On November 30, 2010, a 41-year-old Lapeer, Michigan man broadsided a vehicle in Lapeer County, killing a 78-year-old woman. On March 9, 2011, the Lapeer man was charged with causing death while texting and driving, the first such case of its kind in Michigan. The state trouper who investigated the accident said that texting was a contributing factor to the accident because the offending driver failed to stop at the stop sign.
Texting while driving, as in the Lapeer accident, is only one form of distracted driving that can cause serious injury or death. Many sources of distracted driving tend to be located within a vehicle, including talking with passengers, phone use (including texting), and focusing on other technology, such as an ipod, cd changer or radio. Simply reaching down to pick up an item from the floor or observing the actions of passengers in the vehicle are distractions.
So what does distracted driving mean?
There are three principle types of distracted driving:
1. Visual – taking your eyes off the road
2. Manual – removing your hands from the steering wheel
3. Cognitive – loss of focus, attention to the task of driving
Distracted driving has become such a serious, life-threatening practice that the U.S. government has created a website, distraction.gov, to disseminate information and issue warnings about this dangerous practice. While many states (including Michigan) have adopted laws that ban the practice of texting while driving, cell phone use, with some restrictions for younger drivers, is still permitted.

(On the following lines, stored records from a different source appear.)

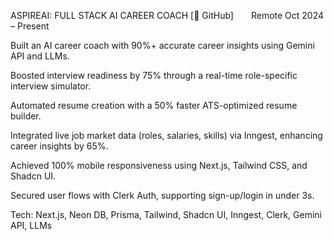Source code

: ASPIREAI: FULL STACK AI CAREER COACH [🔗 GitHub]  Remote
Oct 2024 – Present

Built an AI career coach with 90%+ accurate career insights using Gemini API and LLMs.

Boosted interview readiness by 75% through a real-time role-specific interview simulator.

Automated resume creation with a 50% faster ATS-optimized resume builder.

Integrated live job market data (roles, salaries, skills) via Inngest, enhancing career insights by 65%.

Achieved 100% mobile responsiveness using Next.js, Tailwind CSS, and Shadcn UI.

Secured user flows with Clerk Auth, supporting sign-up/login in under 3s.

Tech: Next.js, Neon DB, Prisma, Tailwind, Shadcn UI, Inngest, Clerk, Gemini API, LLMs
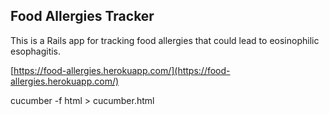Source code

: ## Food Allergies Tracker
This is a Rails app for tracking food allergies that could lead to eosinophilic esophagitis.

[https://food-allergies.herokuapp.com/](https://food-allergies.herokuapp.com/)

cucumber -f html > cucumber.html
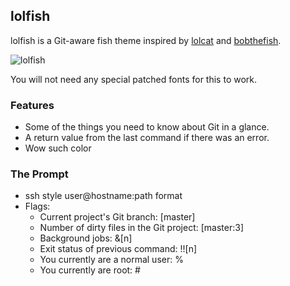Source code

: ## lolfish

lolfish is a Git-aware fish theme inspired by [lolcat][lolcat] and [bobthefish][bobthefish].

![lolfish][screenshot]

You will not need any special patched fonts for this to work.


### Features

 * Some of the things you need to know about Git in a glance.
 * A return value from the last command if there was an error.
 * Wow such color


### The Prompt

 * ssh style user@hostname:path format
 * Flags:
     * Current project's Git branch: [master]
     * Number of dirty files in the Git project: [master:3]
     * Background jobs: &[n]
     * Exit status of previous command: !![n]
     * You currently are a normal user: %
     * You currently are root: #

[screenshot]: http://i.imgur.com/InJELf3.png
[lolcat]:     https://github.com/tehmaze/lolcat
[bobthefish]: https://github.com/bpinto/oh-my-fish/tree/master/themes/bobthefish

When driving while using a cell phone, a driver is distracted by each of the types of distractions listed above. The driver is manually distracted when picking up the phone to operate it, leaving one hand on the wheel. The driver is visually distracted when looking away from the roadway to dial a number or accept a call. Lastly, the driver is cognitively distracted because he/she is thinking about something other than driving and may miss audible or visual cues to avoid a crash. Even hand-free devices are cognitively distracting and will degrade a driver’s performance.
The reasons for distracted driving are numerous. Many people rely on cell phones or Blackberrys as a primary source of communication and feel the need to be in contact at all times, even when driving. Distracted driving can involve children or pets that can visually, manually and cognitively distract a driver. Stressful jobs and busy lifestyles are contributing factors to distracted driving.
The key to safe driving is to be vigilant when behind the wheel and avoid, unless it’s a true emergency, using a cell phone. For your own safety and the safety of others, pull off the road if you need to talk, take care of children or pets or rearrange items in your vehicle.